Le 19/06/2008 - 17h10
Par
SPORT / Geoffroy Bresson
Randonnée dans les arbres : Débranche !
SportWeek
Ils grimpent dans les arbres et s'y déplacent. Ils y dorment parfois. Sportweek vous présente les nouveaux Tarzan. Oioiohhh...
On l'appelle Peter Jenkins. Mais dans sa communauté, les gens le connaissent sous le nom de l'" homme-arbre ". Cet ancien alpiniste est le père fondateur d'une grimpette d'un nouveau genre. Comme Tarzan, Peter Jenkins monte dans les arbres. Il saute de branche en branche et installe même des hamacs au sommet des séquoias pour y passer la nuit. Depuis trente-cinq ans, il est le propriétaire d'un petit coin de verdure près d'Atlanta, aux Etats-Unis. Deux chênes majeurs trônent au milieu de son espace vert. Selon la légende, il s'agit de la même espèce d'arbres que ceux où s'était installée la tribu de Robin des bois dans la forêt de Sherwood. L'Américain est tellement fou de ses deux magnifiques chênes centenaires qu'il leur a donné un nom. Le plus grand s'appelle Nimrod et l'autre Dianna. Nimrod est mort cette année, infesté par les scarabées et les champignons.

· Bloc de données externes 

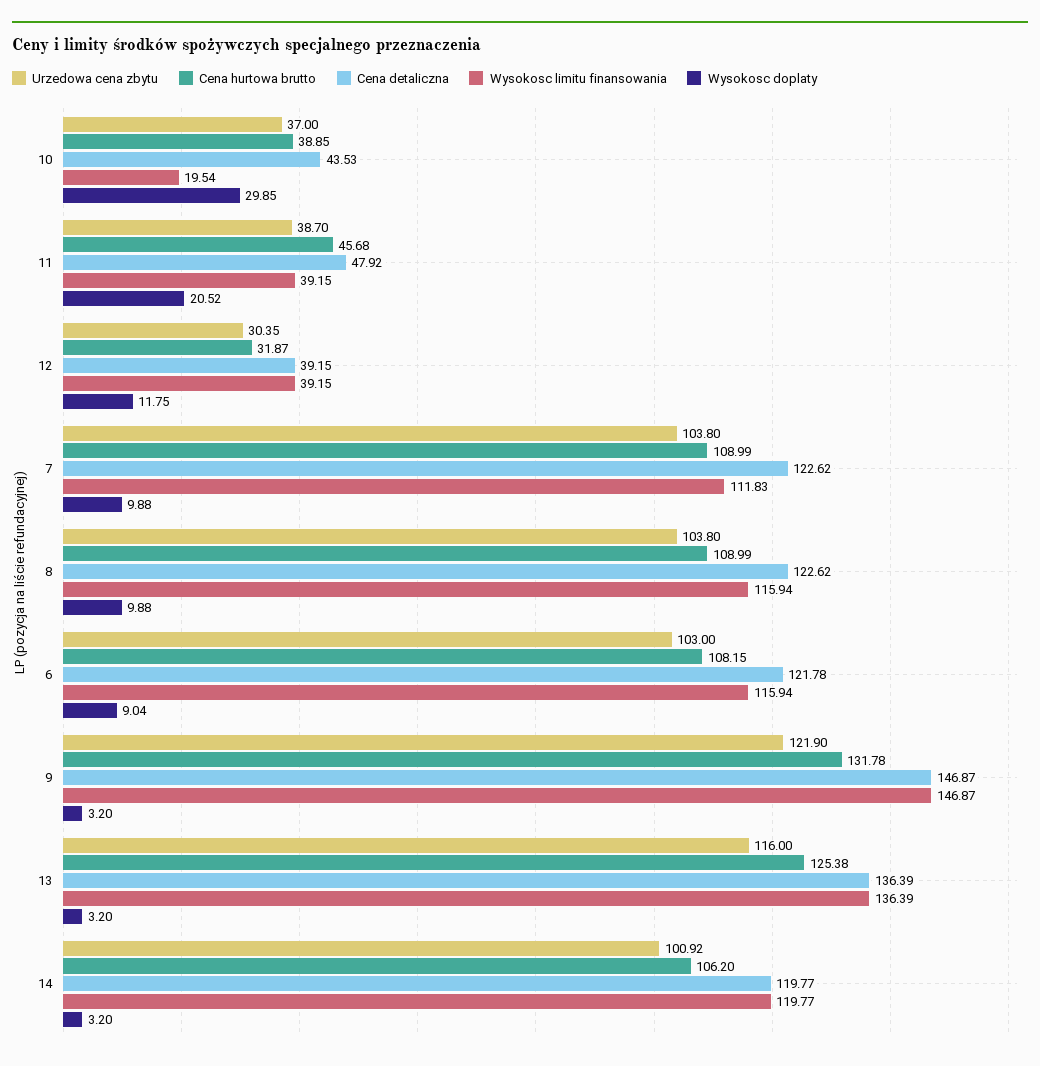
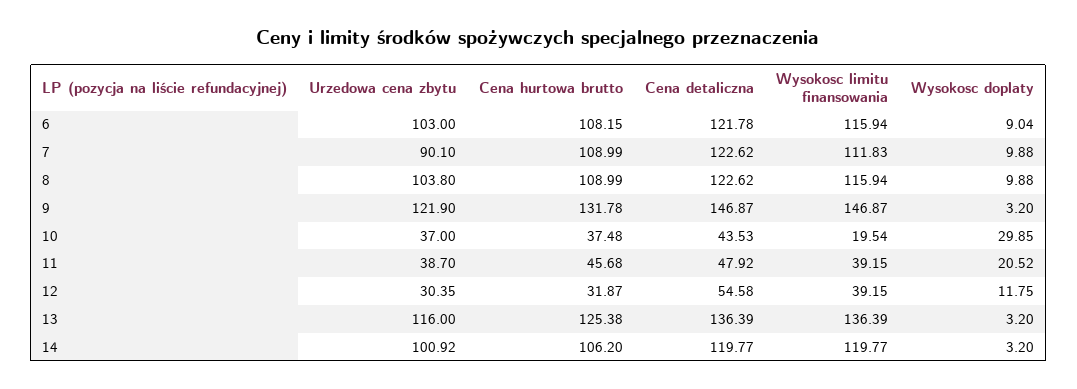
  {
    "Urzedowa cena zbytu": {
      "10": 37,
      "11": 38.7,
      "12": 30.35,
-     "7": 103.8,
+     "7": 90.1,
      "8": 103.8,
      "6": 103,
      "9": 121.9,
      "13": 116,
      "14": 100.92
    },
    "Cena hurtowa brutto": {
-     "10": 38.85,
+     "10": 37.48,
      "11": 45.68,
      "12": 31.87,
      "7": 108.99,
      "8": 108.99,
      "6": 108.15,
      "9": 131.78,
      "13": 125.38,
      "14": 106.2
    },
    "Cena detaliczna": {
      "10": 43.53,
      "11": 47.92,
-     "12": 39.15,
+     "12": 54.58,
      "7": 122.62,
      "8": 122.62,
      "6": 121.78,
      "9": 146.87,
      "13": 136.39,
      "14": 119.77
    },
    "Wysokosc limitu finansowania": {
      "10": 19.54,
      "11": 39.15,
      "12": 39.15,
      "7": 111.83,
      "8": 115.94,
      "6": 115.94,
      "9": 146.87,
      "13": 136.39,
      "14": 119.77
    },
    "Wysokosc doplaty": {
      "10": 29.85,
      "11": 20.52,
      "12": 11.75,
      "7": 9.88,
      "8": 9.88,
      "6": 9.04,
      "9": 3.2,
      "13": 3.2,
      "14": 3.2
    }
  }

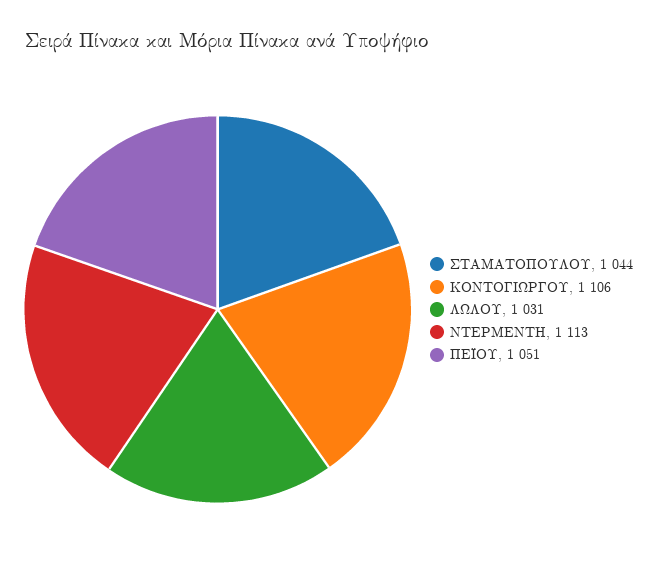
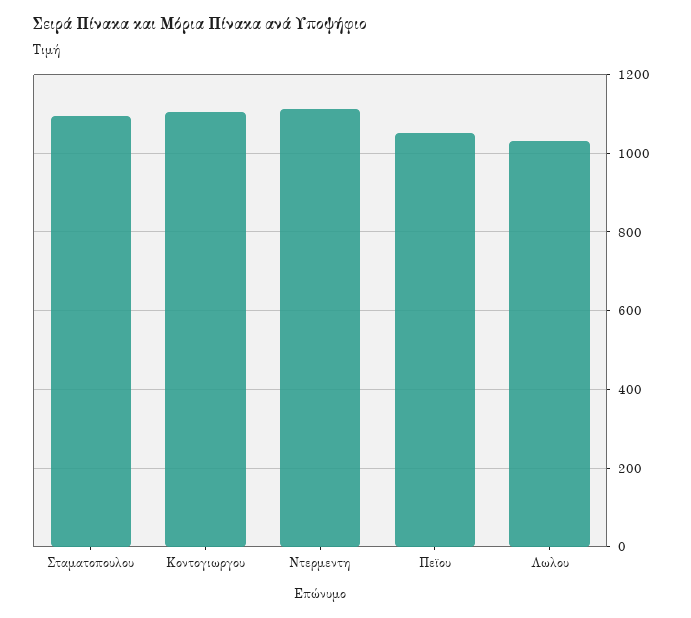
  {
-   "ΣΤΑΜΑΤΟΠΟΥΛΟΥ": 1044,
+   "ΣΤΑΜΑΤΟΠΟΥΛΟΥ": 1100,
    "ΚΟΝΤΟΓΙΩΡΓΟΥ": 1106,
    "ΛΩΛΟΥ": 1031,
    "ΝΤΕΡΜΕΝΤΗ": 1113,
    "ΠΕΪΟΥ": 1051
  }

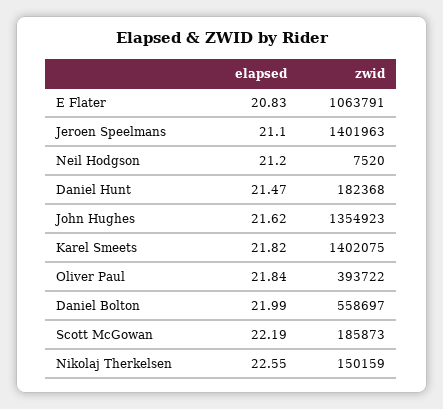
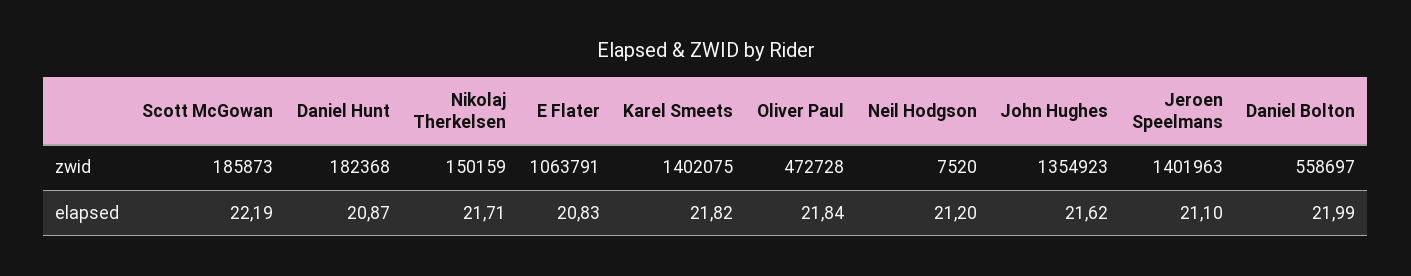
  {
    "elapsed": {
      "E Flater": 20.83,
      "Jeroen Speelmans": 21.1,
      "Neil Hodgson": 21.2,
-     "Daniel Hunt": 21.47,
+     "Daniel Hunt": 20.87,
      "John Hughes": 21.62,
      "Karel Smeets": 21.82,
      "Oliver Paul": 21.84,
      "Daniel Bolton": 21.99,
      "Scott McGowan": 22.19,
-     "Nikolaj Therkelsen": 22.55
+     "Nikolaj Therkelsen": 21.71
    },
    "zwid": {
      "E Flater": 1063791,
      "Jeroen Speelmans": 1401963,
      "Neil Hodgson": 7520,
      "Daniel Hunt": 182368,
      "John Hughes": 1354923,
      "Karel Smeets": 1402075,
-     "Oliver Paul": 393722,
+     "Oliver Paul": 472728,
      "Daniel Bolton": 558697,
      "Scott McGowan": 185873,
      "Nikolaj Therkelsen": 150159
    }
  }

Mais jusqu'à sa dernière goutte de sève versée, il a été (et restera sûrement encore un moment) l'arbre le plus escaladé au monde. Un véritable mythe. Car Peter Jenkins a créé dans sa propriété la première école d'apprentissage à l'escalade de feuillus et Nimrod était l'outil de travail préféré des aventuriers en herbe.
Instinct primaireAvec lui, on apprenait tous les rudiments, pour escalader un arbre en tout sécurité. Du matériel à utiliser à la technique pour grimper, en passant par le repérage des branches à éviter. Ne soyez pas trop nostalgique. Aujourd'hui, la passion de Peter Jenkins s'est élargie au monde entier. La grimpe d'arbres a envahi l'écosse, la République tchèque, Hawaii et même la France.
" Quand on arrive là-haut, on entre dans un nouvel univers, remarque William Guytard, membre du Syndicat français des grimpeurs dans les arbres.
Les sons changent, tout comme la vision. On se sent bien. L'être humain descend du primate et je peux vous dire que dans les arbres, on s'en souvient. Passez une fois la nuit dans un hamac, suspendu à 20 mètres de hauteur, vous comprendrez ce que je raconte. Quand on redescend, on est plus le même homme. C'est une expérience qui marque l'esprit. "Des arbres de 150 m de hautLa grimpe d'arbres est un sport qui se pratique de 7 à 77 ans, si tant est que l'on
ne soit pas sujet au vertige. Malgré cette apparente universalité, dans l'Hexagone, la pratique reste encore très confidentielle.
" Ce sont surtout des colonies de vacances et des comités d'entreprise qui nous sollicitent, admet William Guytard.
Notre sport peut se percevoir de deux manières. Certains amateurs aiment simplement traîner dans les arbres et y passer du temps. D'autres partent carrément pour des expéditions sur les "géants". " N'allez pas chercher ces véritables explorateurs de feuillus chez nous, on les retrouve surtout en train de grimper les séquoias géants américains. Les troncs de ces énormes végétaux peuvent atteindre 150 mètres de hauteur, alors qu'en France, les plus grands arbres ne dépassent pas les 50 mètres.
Les parcours organisés se limitent donc, en général, à des tracés verticaux.
" C'est-à-dire que l'on grimpe et que l'on se balade dans un seul arbre. Visiter toute une forêt, cela demanderait beaucoup d'équipement, avoue William Guytard.
Et en France, il n'existe pas de lieu fixe pour grimper. On veut rester respectueux de la nature. Les associations essaient donc de ne pas installer leur matériel plus de deux ans dans les mêmes endroits, pour laisser la forêt respirer. C'est ce qui fait l'une des différences entre nous et les parcs aventures. " Grimper un arbre ou être en osmose avec la nature... Car de toute façon, mieux vaut préserver l'environnement, pour espérer grimper aux arbres le plus longtemps possible.